Exercise brief: Show every line below where "habe" appears.

[Opening Record set section]

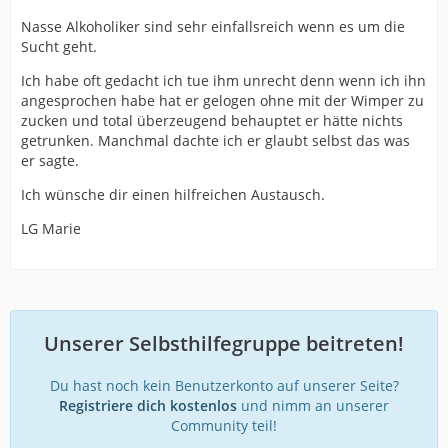
Nasse Alkoholiker sind sehr einfallsreich wenn es um die
Sucht geht.
Ich habe oft gedacht ich tue ihm unrecht denn wenn ich ihn
angesprochen habe hat er gelogen ohne mit der Wimper zu
zucken und total überzeugend behauptet er hätte nichts
getrunken. Manchmal dachte ich er glaubt selbst das was
er sagte.
Ich wünsche dir einen hilfreichen Austausch.
LG Marie
Unserer Selbsthilfegruppe beitreten!
Du hast noch kein Benutzerkonto auf unserer Seite?
Registriere dich kostenlos
und nimm an unserer
Community teil!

[Closing Record set section]

Completed task:
Ich habe oft gedacht ich tue ihm unrecht denn wenn ich ihn
angesprochen habe hat er gelogen ohne mit der Wimper zu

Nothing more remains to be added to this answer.